■ **Work to complete**:
Please print the entries without any changes, from the first line through the line that contains "Škodlivým kódům nejčastěji použitým k útok", inclusive.

Records from a data source
------------------------------------------------------------

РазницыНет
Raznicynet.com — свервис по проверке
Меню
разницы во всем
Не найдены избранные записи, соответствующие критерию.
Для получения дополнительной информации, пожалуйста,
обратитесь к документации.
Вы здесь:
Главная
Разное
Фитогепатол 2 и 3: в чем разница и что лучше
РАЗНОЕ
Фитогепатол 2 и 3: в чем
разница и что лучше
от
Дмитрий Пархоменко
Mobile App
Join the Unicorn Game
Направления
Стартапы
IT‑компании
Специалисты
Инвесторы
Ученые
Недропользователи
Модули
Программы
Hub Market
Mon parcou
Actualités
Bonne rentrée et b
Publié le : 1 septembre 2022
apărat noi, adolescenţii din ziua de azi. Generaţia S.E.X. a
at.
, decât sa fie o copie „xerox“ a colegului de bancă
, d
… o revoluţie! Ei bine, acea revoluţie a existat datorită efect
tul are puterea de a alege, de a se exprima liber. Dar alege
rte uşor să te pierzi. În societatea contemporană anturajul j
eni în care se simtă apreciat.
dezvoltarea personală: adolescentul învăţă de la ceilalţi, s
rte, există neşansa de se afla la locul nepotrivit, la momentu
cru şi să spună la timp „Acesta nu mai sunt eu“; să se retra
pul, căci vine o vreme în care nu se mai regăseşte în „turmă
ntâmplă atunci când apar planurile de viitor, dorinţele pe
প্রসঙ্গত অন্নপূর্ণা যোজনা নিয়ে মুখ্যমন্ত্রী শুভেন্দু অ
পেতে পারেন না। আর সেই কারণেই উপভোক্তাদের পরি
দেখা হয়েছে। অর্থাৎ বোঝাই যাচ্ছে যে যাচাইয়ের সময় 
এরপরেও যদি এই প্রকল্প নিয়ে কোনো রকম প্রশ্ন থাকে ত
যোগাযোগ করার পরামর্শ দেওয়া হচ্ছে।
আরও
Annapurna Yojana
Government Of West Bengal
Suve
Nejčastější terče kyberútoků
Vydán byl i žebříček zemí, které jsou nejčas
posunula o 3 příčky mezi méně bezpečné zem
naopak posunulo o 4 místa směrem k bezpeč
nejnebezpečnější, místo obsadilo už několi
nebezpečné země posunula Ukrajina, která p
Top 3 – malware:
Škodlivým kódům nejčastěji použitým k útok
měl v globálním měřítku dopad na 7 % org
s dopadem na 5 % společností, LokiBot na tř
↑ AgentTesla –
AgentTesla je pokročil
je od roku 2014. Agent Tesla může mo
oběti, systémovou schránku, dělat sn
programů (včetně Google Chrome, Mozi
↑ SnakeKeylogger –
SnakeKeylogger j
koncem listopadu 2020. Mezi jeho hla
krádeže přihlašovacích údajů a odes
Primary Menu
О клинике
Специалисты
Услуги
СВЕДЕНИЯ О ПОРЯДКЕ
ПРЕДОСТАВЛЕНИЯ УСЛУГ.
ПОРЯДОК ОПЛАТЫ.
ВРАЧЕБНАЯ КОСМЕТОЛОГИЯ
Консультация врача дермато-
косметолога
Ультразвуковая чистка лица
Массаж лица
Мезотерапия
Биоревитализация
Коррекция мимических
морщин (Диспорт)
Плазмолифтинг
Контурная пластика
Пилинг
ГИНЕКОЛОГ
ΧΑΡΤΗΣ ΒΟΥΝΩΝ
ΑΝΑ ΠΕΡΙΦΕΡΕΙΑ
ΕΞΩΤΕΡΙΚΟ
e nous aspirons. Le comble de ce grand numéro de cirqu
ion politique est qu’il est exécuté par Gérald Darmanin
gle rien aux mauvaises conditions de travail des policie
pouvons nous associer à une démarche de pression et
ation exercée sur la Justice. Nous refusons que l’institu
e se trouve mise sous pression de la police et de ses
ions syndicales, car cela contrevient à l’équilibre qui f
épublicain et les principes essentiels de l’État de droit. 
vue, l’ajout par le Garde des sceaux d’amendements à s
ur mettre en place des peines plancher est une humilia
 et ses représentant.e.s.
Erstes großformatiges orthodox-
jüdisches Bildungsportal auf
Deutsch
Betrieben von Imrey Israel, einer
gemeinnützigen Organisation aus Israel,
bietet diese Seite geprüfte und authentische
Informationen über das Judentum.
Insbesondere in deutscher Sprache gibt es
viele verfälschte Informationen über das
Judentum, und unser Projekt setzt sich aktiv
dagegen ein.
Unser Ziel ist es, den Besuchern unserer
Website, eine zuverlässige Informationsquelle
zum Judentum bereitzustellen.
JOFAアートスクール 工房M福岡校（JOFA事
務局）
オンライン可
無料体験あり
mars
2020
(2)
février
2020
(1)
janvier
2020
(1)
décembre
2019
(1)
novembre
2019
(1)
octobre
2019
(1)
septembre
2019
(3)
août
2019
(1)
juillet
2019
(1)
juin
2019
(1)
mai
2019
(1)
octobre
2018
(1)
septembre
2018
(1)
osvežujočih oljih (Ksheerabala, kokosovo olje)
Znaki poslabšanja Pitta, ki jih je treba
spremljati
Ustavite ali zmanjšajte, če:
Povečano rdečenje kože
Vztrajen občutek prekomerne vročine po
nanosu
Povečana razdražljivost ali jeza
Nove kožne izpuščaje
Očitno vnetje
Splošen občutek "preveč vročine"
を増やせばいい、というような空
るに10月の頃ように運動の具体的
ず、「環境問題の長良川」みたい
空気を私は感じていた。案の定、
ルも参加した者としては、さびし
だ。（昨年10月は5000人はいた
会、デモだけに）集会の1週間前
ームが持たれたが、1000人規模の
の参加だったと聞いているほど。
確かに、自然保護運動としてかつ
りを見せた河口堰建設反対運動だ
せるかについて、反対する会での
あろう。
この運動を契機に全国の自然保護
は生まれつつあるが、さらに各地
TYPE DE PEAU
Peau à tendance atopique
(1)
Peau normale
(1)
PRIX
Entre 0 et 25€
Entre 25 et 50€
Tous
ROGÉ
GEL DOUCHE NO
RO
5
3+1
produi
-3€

------------------------------------------------------------

■ **Result of the exercise**:
РазницыНет
Raznicynet.com — свервис по проверке
Меню
разницы во всем
Не найдены избранные записи, соответствующие критерию.
Для получения дополнительной информации, пожалуйста,
обратитесь к документации.
Вы здесь:
Главная
Разное
Фитогепатол 2 и 3: в чем разница и что лучше
РАЗНОЕ
Фитогепатол 2 и 3: в чем
разница и что лучше
от
Дмитрий Пархоменко
Mobile App
Join the Unicorn Game
Направления
Стартапы
IT‑компании
Специалисты
Инвесторы
Ученые
Недропользователи
Модули
Программы
Hub Market
Mon parcou
Actualités
Bonne rentrée et b
Publié le : 1 septembre 2022
apărat noi, adolescenţii din ziua de azi. Generaţia S.E.X. a
at.
, decât sa fie o copie „xerox“ a colegului de bancă
, d
… o revoluţie! Ei bine, acea revoluţie a existat datorită efect
tul are puterea de a alege, de a se exprima liber. Dar alege
rte uşor să te pierzi. În societatea contemporană anturajul j
eni în care se simtă apreciat.
dezvoltarea personală: adolescentul învăţă de la ceilalţi, s
rte, există neşansa de se afla la locul nepotrivit, la momentu
cru şi să spună la timp „Acesta nu mai sunt eu“; să se retra
pul, căci vine o vreme în care nu se mai regăseşte în „turmă
ntâmplă atunci când apar planurile de viitor, dorinţele pe
প্রসঙ্গত অন্নপূর্ণা যোজনা নিয়ে মুখ্যমন্ত্রী শুভেন্দু অ
পেতে পারেন না। আর সেই কারণেই উপভোক্তাদের পরি
দেখা হয়েছে। অর্থাৎ বোঝাই যাচ্ছে যে যাচাইয়ের সময় 
এরপরেও যদি এই প্রকল্প নিয়ে কোনো রকম প্রশ্ন থাকে ত
যোগাযোগ করার পরামর্শ দেওয়া হচ্ছে।
আরও
Annapurna Yojana
Government Of West Bengal
Suve
Nejčastější terče kyberútoků
Vydán byl i žebříček zemí, které jsou nejčas
posunula o 3 příčky mezi méně bezpečné zem
naopak posunulo o 4 místa směrem k bezpeč
nejnebezpečnější, místo obsadilo už několi
nebezpečné země posunula Ukrajina, která p
Top 3 – malware:
Škodlivým kódům nejčastěji použitým k útok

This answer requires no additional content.